The system enables new team members to use the platform effectively from their first day, removing language barriers and reducing the learning curve associated with complex security data systems. This democratization of security data access is a key value proposition.
## Lessons Learned and Future Considerations
LinkedIn shares several candid lessons from the development process. Having a pre-existing normalized graph with data from over two dozen security sources was extremely helpful—adding an AI layer provided instant insights without needing to integrate with each individual source separately. They used private Azure OpenAI models tested safely using internal tools, enabling rapid iteration.
However, the AI interface was not initially part of the development plan for SPP, so adapting the graph and dealing with overlapping naming conventions became complex. This suggests that organizations planning to add AI layers should consider this from the beginning of their data architecture design.

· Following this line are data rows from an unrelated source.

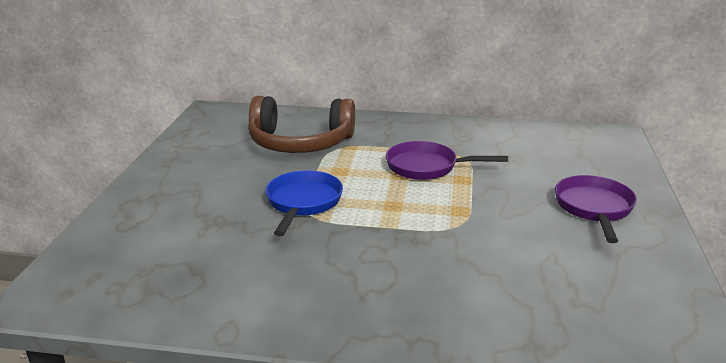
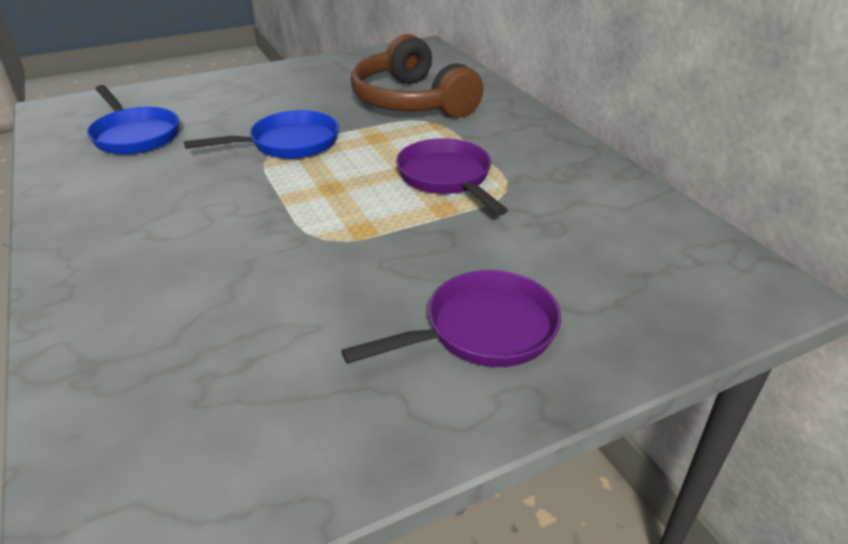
camera: 55 degrees right, 10 degrees up
(183, 265) = (135, 135): none -> blue pan

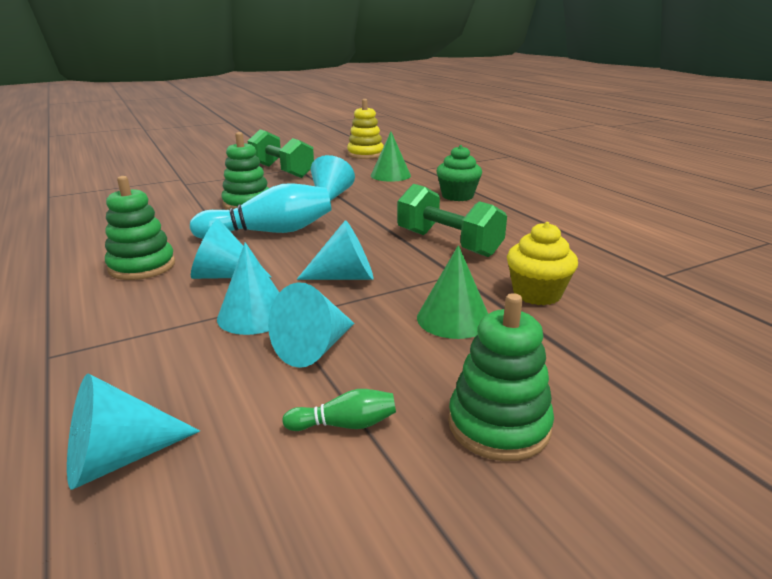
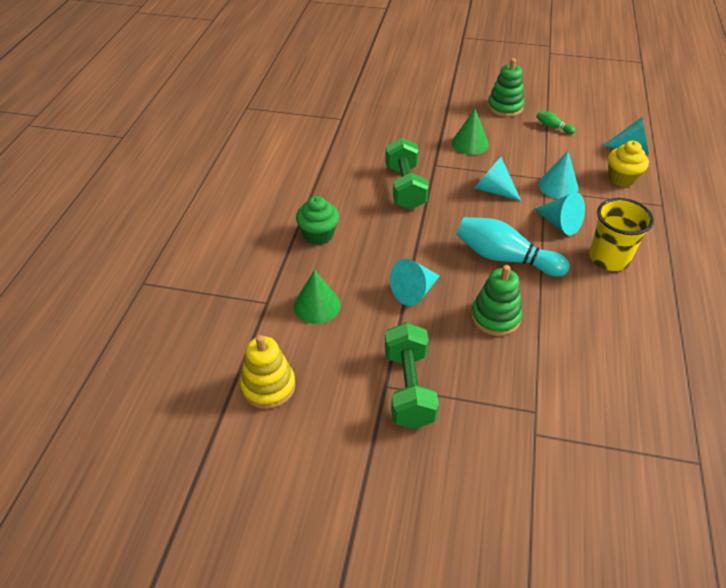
camera: 140 degrees left, 20 degrees up
(142, 266) = (609, 258): green stacking toy -> yellow cup
(314, 348) = (542, 157): turquoise cone -> none
(537, 294) = (415, 137): yellow cupcake -> yellow cupcake (621, 178)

Future considerations include exploring agents and smaller language models for specific tasks, with fine-tuning expected to provide more precise and efficient results. The team is also interested in proactive mitigation—not just identifying vulnerabilities but actively guiding analysts through remediation. The knowledge graph approach enables a holistic security context that can integrate with decision systems for preventive threat management.
## Critical Assessment
While the results reported are impressive, it's worth noting that the 150% and 155% improvement figures are somewhat vague in terms of baseline and measurement methodology. The accuracy metrics (40-50% to 85-90%) provide more concrete evidence of improvement over time, though the definition of accuracy in their blind tests could benefit from more detailed explanation.
The case study provides valuable transparency about ongoing challenges, including managing queries with changing intents, eliminating hallucinations entirely, and the continuous effort required to tune each new model generation. This honesty about limitations adds credibility to the reported successes.